“Standing on the firing-step, peering out over the sand-bags, as the soldiers do! But there’s nothing to fire at here! Pretty sure to be a friend, whoever it is!... My s-soul! I do believe it is the--mysterious--seal-hunter!”
“He’s--alone!” whispered Betty.
“Yes--for the first time, except when he passed us on the beach!”

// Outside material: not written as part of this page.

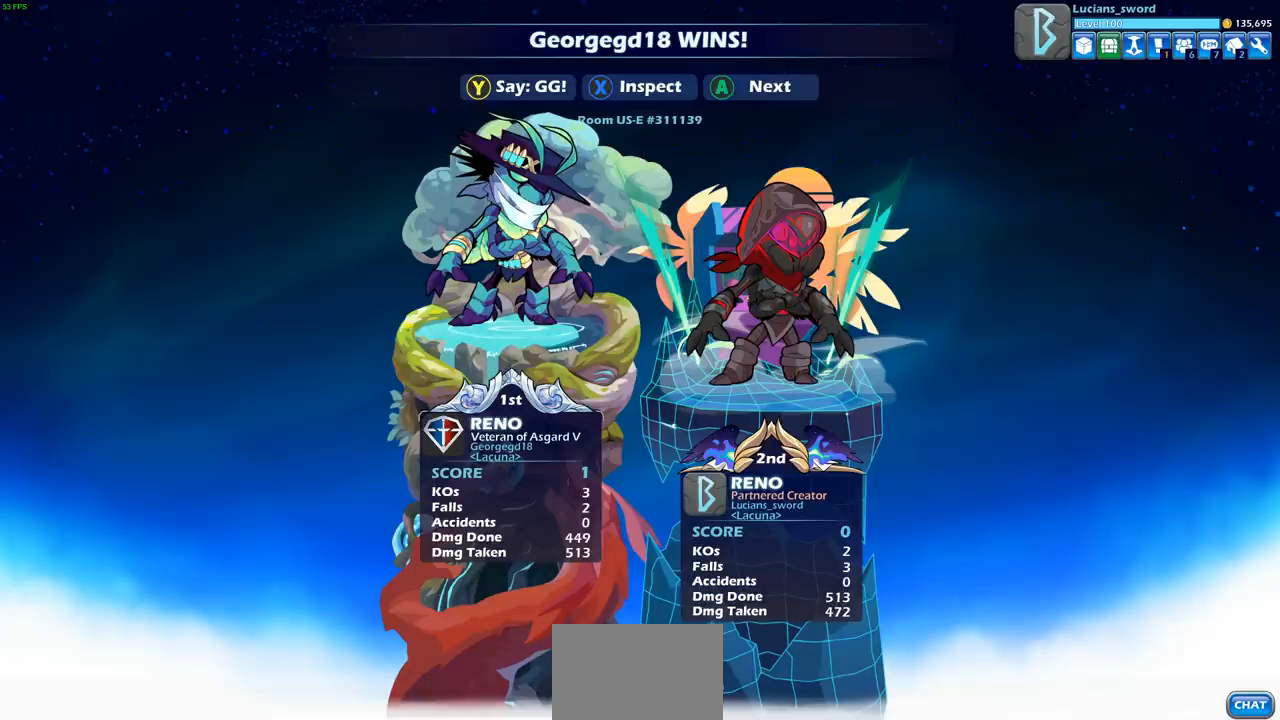
{"buttons": [], "left_stick": "center", "right_stick": "center", "events": []}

Chug, chug! hiss, hiss! the motor-boat, a trim little launch, was abreast of them now, passing within twenty-five yards, so close to shore that its occupant seemed to have made a bet with the crowing high tide that he could thus skirt the beach without grounding.
He was standing up, amidships, his left hand on the pilot-wheel, narrowly scrutinizing the shore.
Either he saw or did not see two pairs of eyes peering at him, ferret-like, through clumps of beach-grass. With a complacent gesture, satisfied on some score, the fingers of his right hand went up to the comer of his mouth, describing a crescent, a twirling motion, as they thoughtfully fondled the tip of a small, bristling mustache.
It was with a low moan--a strange searching moan--that Sara Davenport fell back, and lifted a long-drawn face to the sky--all madcap flame, petty flame, wilted in her now.
“Bet-ty!” She clutched the other girl’s arm, and pinched it so tight that the Holly, little thorny evergreen, quivered like her namesake of the dunes in a wintry blizzard.
“I do believe it is the--mysterious--seal-hunter.”